Französische Revolution: Mutter aller gottlosen Ideologien
Um Ordnung ins weltanschauliche Chaos zu bringen, bezeichnete er alle ideologischen Kinder der Französischen Revolution als „links“, vor allem die kollektivistischen, gottlosen Ideologien des Kommunismus und des Nationalsozialismus. Die Theorie, dass sich in Kommunismus und Nationalsozialismus „die Extreme berühren“, schien ihm naiv und dumm: „Alle Totalitarismen, alle Kollektivismen, alle Zentralismen, alle Gleichschaltungen und Materialismen, mögen diese ökonomischer, biologischer oder soziologischer Natur sein, gehören der Linken an. Sie sind wahrhaft unmenschlich, denn der Mensch ist das universalste, komplizierteste, vielschichtigste und vielseitigste aller Lebewesen.“
Nach dieser Definition sind alle Nationalismen links, ebenso der materialistische Kapitalismus. Links sind für Kuehnelt-Leddihn die Ideologien der Gleichheit, der Hass auf Minderheiten und Eliten: „Die Vision der Linken zielt auf Gleichförmigkeit: eine Nation mit einem Führer, einer Rasse, einer Sprache, einer Klasse, einem Schulsystem, einem Gesetz, einer Sitte, gleichem Einkommen für alle.“ Weil die Natur selbst Unterschiede schafft, seien alle ideologischen Kinder der Französischen Revolution (wie der russischen von 1917 und der deutschen von 1933) den Weg der Guillotinen, Galgen, Gefängnisse, Gaskammern und Gulags gegangen.

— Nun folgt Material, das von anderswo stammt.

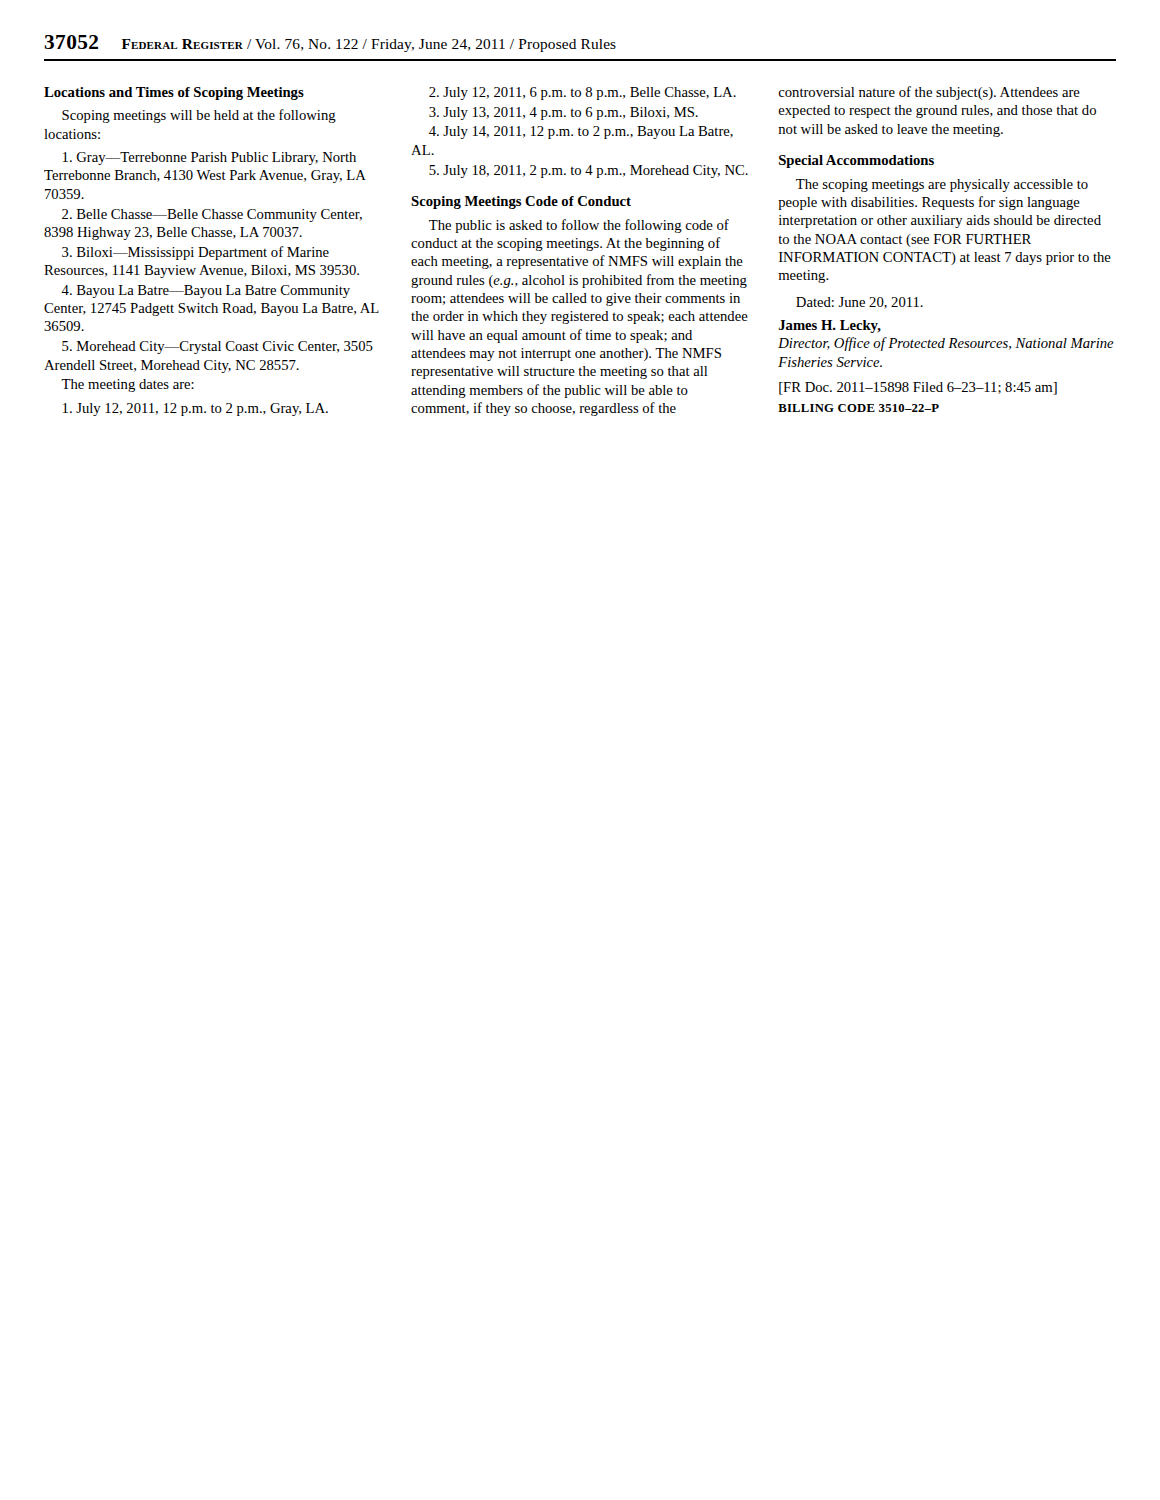37052 Federal Register / Vol. 76, No. 122 / Friday, June 24, 2011 / Proposed Rules
Locations and Times of Scoping Meetings
Scoping meetings will be held at the following locations:
1. Gray—Terrebonne Parish Public Library, North Terrebonne Branch, 4130 West Park Avenue, Gray, LA 70359.
2. Belle Chasse—Belle Chasse Community Center, 8398 Highway 23, Belle Chasse, LA 70037.
3. Biloxi—Mississippi Department of Marine Resources, 1141 Bayview Avenue, Biloxi, MS 39530.
4. Bayou La Batre—Bayou La Batre Community Center, 12745 Padgett Switch Road, Bayou La Batre, AL 36509.
5. Morehead City—Crystal Coast Civic Center, 3505 Arendell Street, Morehead City, NC 28557.
The meeting dates are:
1. July 12, 2011, 12 p.m. to 2 p.m., Gray, LA.
2. July 12, 2011, 6 p.m. to 8 p.m., Belle Chasse, LA.
3. July 13, 2011, 4 p.m. to 6 p.m., Biloxi, MS.
4. July 14, 2011, 12 p.m. to 2 p.m., Bayou La Batre, AL.
5. July 18, 2011, 2 p.m. to 4 p.m., Morehead City, NC.
Scoping Meetings Code of Conduct
The public is asked to follow the following code of conduct at the scoping meetings. At the beginning of each meeting, a representative of NMFS will explain the ground rules (e.g., alcohol is prohibited from the meeting room; attendees will be called to give their comments in the order in which they registered to speak; each attendee will have an equal amount of time to speak; and attendees may not interrupt one another). The NMFS representative will structure the meeting so that all attending members of the public will be able to comment, if they so choose, regardless of the controversial nature of the subject(s). Attendees are expected to respect the ground rules, and those that do not will be asked to leave the meeting.
Special Accommodations
The scoping meetings are physically accessible to people with disabilities. Requests for sign language interpretation or other auxiliary aids should be directed to the NOAA contact (see FOR FURTHER INFORMATION CONTACT) at least 7 days prior to the meeting.
Dated: June 20, 2011.
James H. Lecky,
Director, Office of Protected Resources, National Marine Fisheries Service.
[FR Doc. 2011–15898 Filed 6–23–11; 8:45 am]
BILLING CODE 3510–22–P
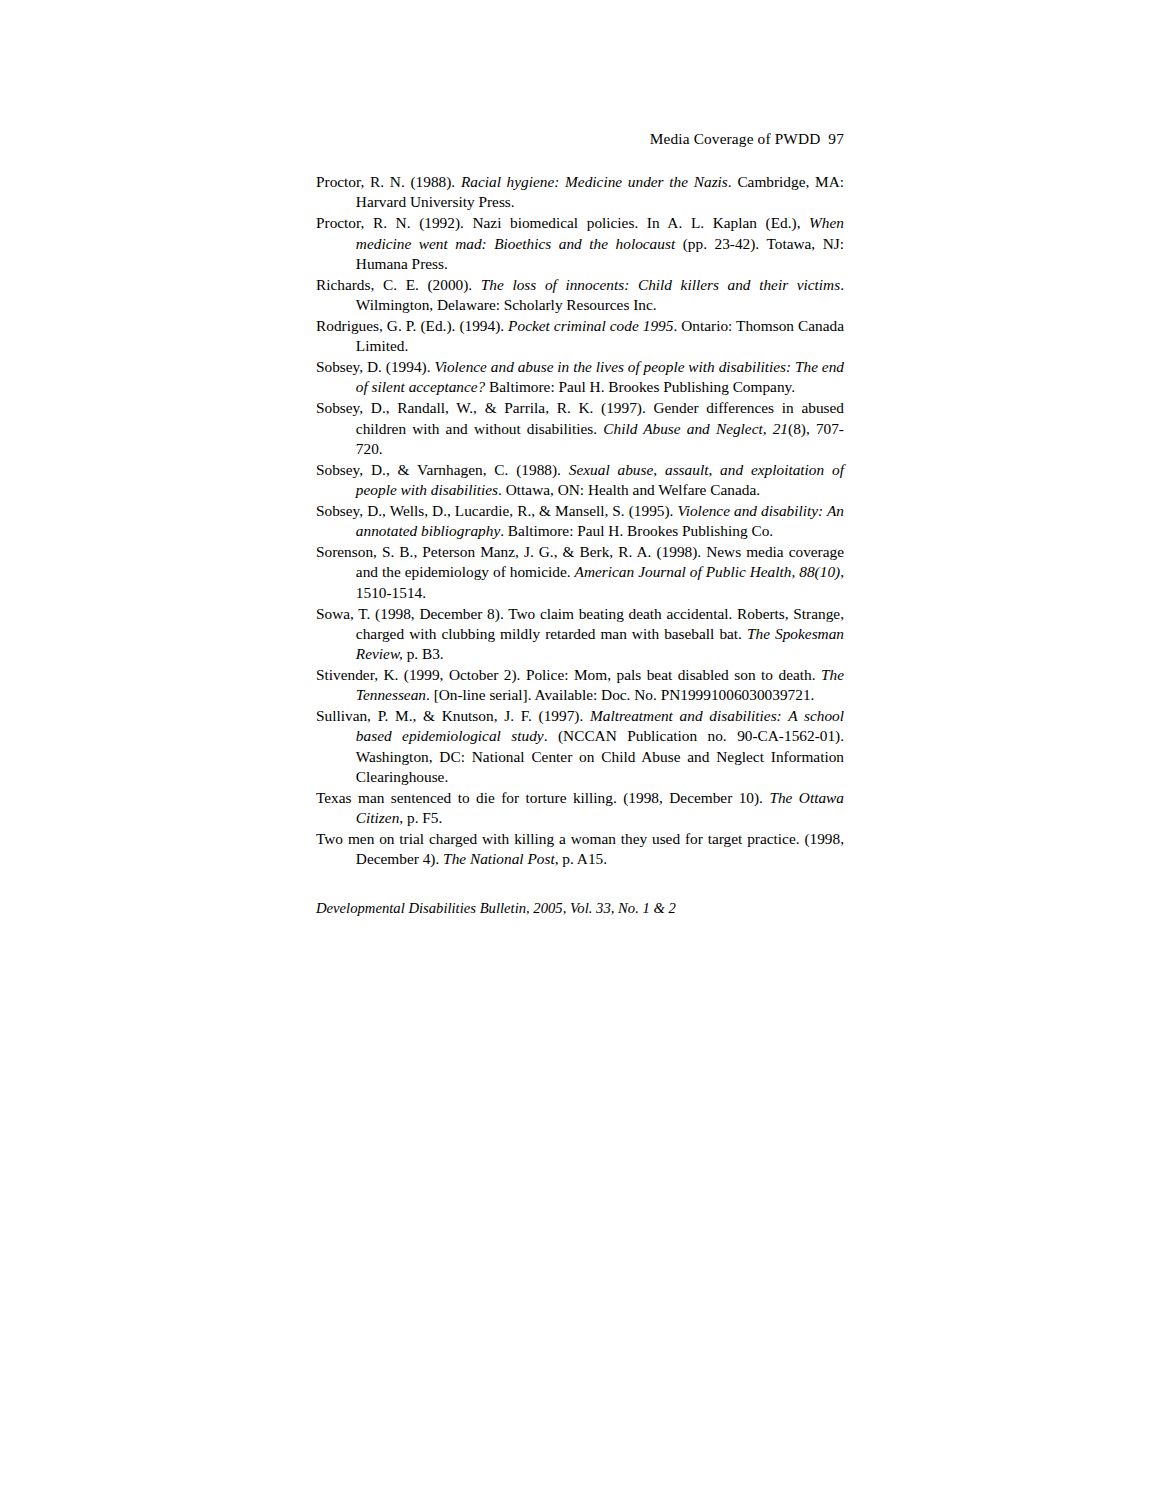Media Coverage of PWDD 97
Proctor, R. N. (1988). Racial hygiene: Medicine under the Nazis. Cambridge, MA: Harvard University Press.
Proctor, R. N. (1992). Nazi biomedical policies. In A. L. Kaplan (Ed.), When medicine went mad: Bioethics and the holocaust (pp. 23-42). Totawa, NJ: Humana Press.
Richards, C. E. (2000). The loss of innocents: Child killers and their victims. Wilmington, Delaware: Scholarly Resources Inc.
Rodrigues, G. P. (Ed.). (1994). Pocket criminal code 1995. Ontario: Thomson Canada Limited.
Sobsey, D. (1994). Violence and abuse in the lives of people with disabilities: The end of silent acceptance? Baltimore: Paul H. Brookes Publishing Company.
Sobsey, D., Randall, W., & Parrila, R. K. (1997). Gender differences in abused children with and without disabilities. Child Abuse and Neglect, 21(8), 707-720.
Sobsey, D., & Varnhagen, C. (1988). Sexual abuse, assault, and exploitation of people with disabilities. Ottawa, ON: Health and Welfare Canada.
Sobsey, D., Wells, D., Lucardie, R., & Mansell, S. (1995). Violence and disability: An annotated bibliography. Baltimore: Paul H. Brookes Publishing Co.
Sorenson, S. B., Peterson Manz, J. G., & Berk, R. A. (1998). News media coverage and the epidemiology of homicide. American Journal of Public Health, 88(10), 1510-1514.
Sowa, T. (1998, December 8). Two claim beating death accidental. Roberts, Strange, charged with clubbing mildly retarded man with baseball bat. The Spokesman Review, p. B3.
Stivender, K. (1999, October 2). Police: Mom, pals beat disabled son to death. The Tennessean. [On-line serial]. Available: Doc. No. PN19991006030039721.
Sullivan, P. M., & Knutson, J. F. (1997). Maltreatment and disabilities: A school based epidemiological study. (NCCAN Publication no. 90-CA-1562-01). Washington, DC: National Center on Child Abuse and Neglect Information Clearinghouse.
Texas man sentenced to die for torture killing. (1998, December 10). The Ottawa Citizen, p. F5.
Two men on trial charged with killing a woman they used for target practice. (1998, December 4). The National Post, p. A15.
Developmental Disabilities Bulletin, 2005, Vol. 33, No. 1 & 2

„Falsche Götter werden nicht durch Gottlosigkeit bekämpft,
sondern durch den Lebendigen Gott.“
Das Gegenteil dieses „Linksdralls“ umschrieb dieser im besten Sinne radikale Denker mit diesen Begriffen: Person, Freiheit, Geistigkeit, organisch gewachsene Institutionen, Geschichtsbewusstsein, Transzendenz, Respekt vor Wissen und Erfahrung, Verachtung für Trends und Meinungsumfragen, Autorität und Verantwortung, Disziplin und Tradition. Kuehnelt-Leddihn nannte all das „rechts“.

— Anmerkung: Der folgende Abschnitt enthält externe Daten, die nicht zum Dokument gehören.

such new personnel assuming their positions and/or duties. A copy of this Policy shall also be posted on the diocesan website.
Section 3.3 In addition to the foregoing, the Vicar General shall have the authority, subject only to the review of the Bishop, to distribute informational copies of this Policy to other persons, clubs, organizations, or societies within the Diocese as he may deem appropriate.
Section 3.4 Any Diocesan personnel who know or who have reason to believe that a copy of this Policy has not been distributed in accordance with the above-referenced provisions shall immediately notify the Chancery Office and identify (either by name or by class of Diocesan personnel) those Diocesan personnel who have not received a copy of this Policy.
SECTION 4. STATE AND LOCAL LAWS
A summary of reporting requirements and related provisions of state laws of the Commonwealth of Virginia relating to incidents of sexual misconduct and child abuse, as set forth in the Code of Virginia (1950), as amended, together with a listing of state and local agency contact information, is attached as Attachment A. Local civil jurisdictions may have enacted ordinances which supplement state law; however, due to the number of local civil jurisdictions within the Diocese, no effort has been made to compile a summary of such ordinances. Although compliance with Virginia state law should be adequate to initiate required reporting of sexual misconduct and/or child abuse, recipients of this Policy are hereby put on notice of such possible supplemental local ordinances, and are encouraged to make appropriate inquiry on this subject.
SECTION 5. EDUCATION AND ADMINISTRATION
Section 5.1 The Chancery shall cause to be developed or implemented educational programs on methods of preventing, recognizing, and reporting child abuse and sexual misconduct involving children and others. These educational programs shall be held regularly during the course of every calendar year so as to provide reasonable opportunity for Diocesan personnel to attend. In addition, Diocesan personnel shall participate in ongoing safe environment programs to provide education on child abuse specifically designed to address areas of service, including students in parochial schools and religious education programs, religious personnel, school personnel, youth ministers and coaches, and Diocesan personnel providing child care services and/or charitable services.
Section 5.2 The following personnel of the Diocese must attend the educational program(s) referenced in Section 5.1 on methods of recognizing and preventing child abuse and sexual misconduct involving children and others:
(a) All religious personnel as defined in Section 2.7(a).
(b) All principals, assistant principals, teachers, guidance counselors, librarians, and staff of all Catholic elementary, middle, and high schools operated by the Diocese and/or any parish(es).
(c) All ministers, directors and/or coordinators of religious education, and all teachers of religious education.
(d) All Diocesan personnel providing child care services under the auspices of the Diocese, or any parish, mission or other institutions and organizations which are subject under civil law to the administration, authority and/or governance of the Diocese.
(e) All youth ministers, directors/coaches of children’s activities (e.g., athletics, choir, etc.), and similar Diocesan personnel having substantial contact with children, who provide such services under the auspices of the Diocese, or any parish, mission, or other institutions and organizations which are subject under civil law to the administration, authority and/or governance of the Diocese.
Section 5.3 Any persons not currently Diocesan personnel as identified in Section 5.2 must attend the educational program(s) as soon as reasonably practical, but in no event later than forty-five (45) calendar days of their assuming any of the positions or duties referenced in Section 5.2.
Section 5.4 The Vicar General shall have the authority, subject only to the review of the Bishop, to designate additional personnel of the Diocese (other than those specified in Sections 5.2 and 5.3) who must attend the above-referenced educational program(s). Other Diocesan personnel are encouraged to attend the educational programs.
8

Entscheidend war für ihn in der geistigen Schlacht aber jedenfalls jene Letztbegründung, der so mancher „konservative“ Politiker heute wohl nicht folgen würde: „Falsche Götter werden nicht durch Gottlosigkeit bekämpft, sondern durch den Lebendigen Gott.“ Kuehnelt-Leddihn teilte Menschen nicht in Konservative und Progressive ein, sondern in solche, „die ihren Schwerpunkt über sich haben“ und jene, „die ihn in sich besitzen“. Er war davon überzeugt, dass der wahrhaft Gottgläubige und der Ungläubige sich „im Grunde völlig fremd“ seien, ja sie stellten „total verschiedene Geschöpfe dar“.